Ebola en RDC : Tokyo débloque 3 millions de dollars pour la riposte

Ebola en RDC : Tokyo débloque 3 millions de dollars pour la riposte

L’enterrement d’un patient atteint d’Ebola

Le gouvernement japonais vient d’annoncer une contribution d’urgence de trois millions de dollars américains en faveur de la République démocratique du Congo. Cette somme vise à renforcer les actions contre l’épidémie de fièvre hémorragique à virus Ebola qui sévit actuellement dans les provinces du Nord-Kivu et du Sud-Kivu, à l’est du pays.

Selon le communiqué officiel transmis par l’ambassade du Japon à Kinshasa, cette enveloppe sera répartie entre trois organisations humanitaires majeures. La Fédération internationale des Sociétés de la Croix-Rouge et du Croissant-Rouge (FICR) recevra 1,5 million USD, le Programme alimentaire mondial (PAM) obtiendra 1 million USD, et le Fonds des Nations unies pour l’enfance (UNICEF) se verra allouer 500 000 USD.

Ces fonds permettront de financer des actions prioritaires dans les domaines de la santé, de l’accès à l’eau potable, de l’assainissement et de l’hygiène. Les autorités nippones estiment que ce soutien contribuera à freiner la propagation du virus Ebola non seulement en RDC, mais également dans les pays voisins confrontés à un risque élevé de contamination.

“Avec cette contribution, le Japon réaffirme son engagement envers le principe de sécurité humaine”, précise le document diplomatique. Cette philosophie est, selon l’ambassade, la raison principale qui a poussé Tokyo à répondre favorablement aux appels des agences internationales déployées sur le terrain congolais.

Face à l’afflux de promesses d’aide depuis la résurgence de l’épidémie, le ministre de la Santé publique, Hygiène et Prévoyance sociale, Samuel Roger Kamba, a exhorté les partenaires à améliorer la coordination et la transparence dans la gestion des financements. Il a notamment insisté sur la nécessité d’une approche commune entre l’État et les bailleurs, déplorant que de nombreux fonds soient gérés directement par des organisations humanitaires sans passer par le gouvernement, ce qui alimente la confusion dans l’opinion.

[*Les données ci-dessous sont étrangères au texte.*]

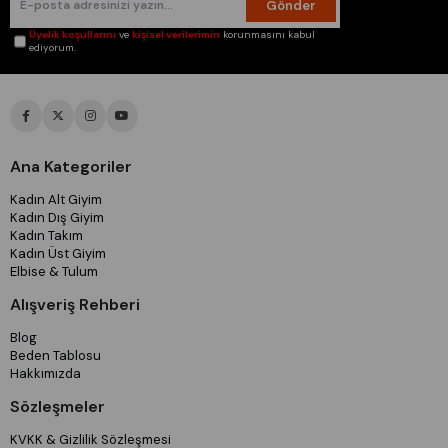
Gönder
Üyelik koşullarını
ve
kişisel verilerimin
korunmasını kabul
ediyorum.
Ana Kategoriler
Kadın Alt Giyim
Kadın Dış Giyim
Kadın Takım
Kadın Üst Giyim
Elbise & Tulum
Alışveriş Rehberi
Blog
Beden Tablosu
Hakkımızda
Sözleşmeler
KVKK & Gizlilik Sözleşmesi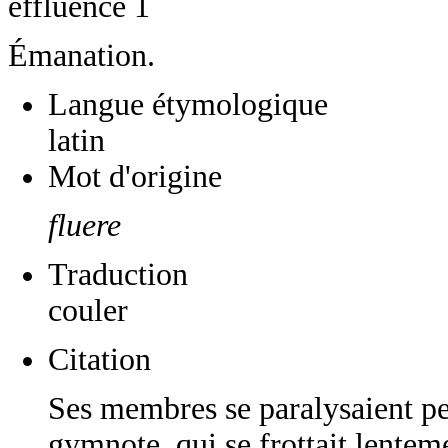
effluence 1
Émanation.
Langue étymologique
latin
Mot d'origine
fluere
Traduction
couler
Citation
Ses membres se paralysaient pe
gymnote, qui se frottait lenteme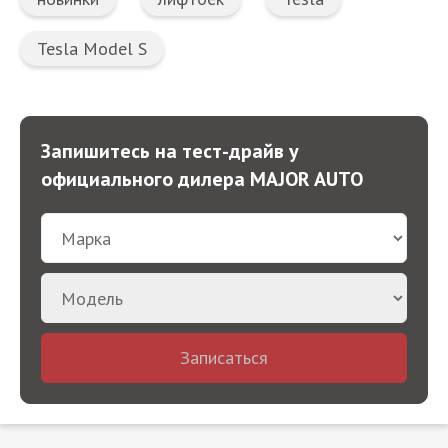
Tesla Model S
Запишитесь на тест-драйв у
официального дилера MAJOR AUTO
Записаться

Lors d’un point de presse conjoint tenu le jeudi 18 juin à Bunia (Ituri) avec le ministre de la Communication, Patrick Muyaya, le ministre de la Santé a souligné l’importance d’une vision partagée pour éviter les malentendus et garantir une utilisation optimale des ressources.

Rappelons que le 15 mai 2026, deux jours après la déclaration officielle de l’épidémie en RDC, l’Organisation mondiale de la santé (OMS) a classé cette flambée due au virus Bundibugyo – qui s’est propagée de la RDC vers l’Ouganda – comme une urgence de santé publique de portée internationale (USPPI).

Selon l’OMS, l’épidémie a connu une expansion géographique importante et son ampleur réelle pourrait être sous-estimée. La situation est aggravée par la forte mobilité des populations, la fragilité des systèmes de santé locaux, le manque d’infrastructures sanitaires et les difficultés d’accès aux zones touchées par les conflits armés.

À ces défis s’ajoute l’absence, à ce jour, de vaccin homologué et de traitement spécifique contre le virus Bundibugyo. Malgré ce contexte préoccupant, les autorités congolaises restent confiantes et misent sur l’expérience acquise lors des seize précédentes épidémies d’Ebola que le pays a réussi à maîtriser.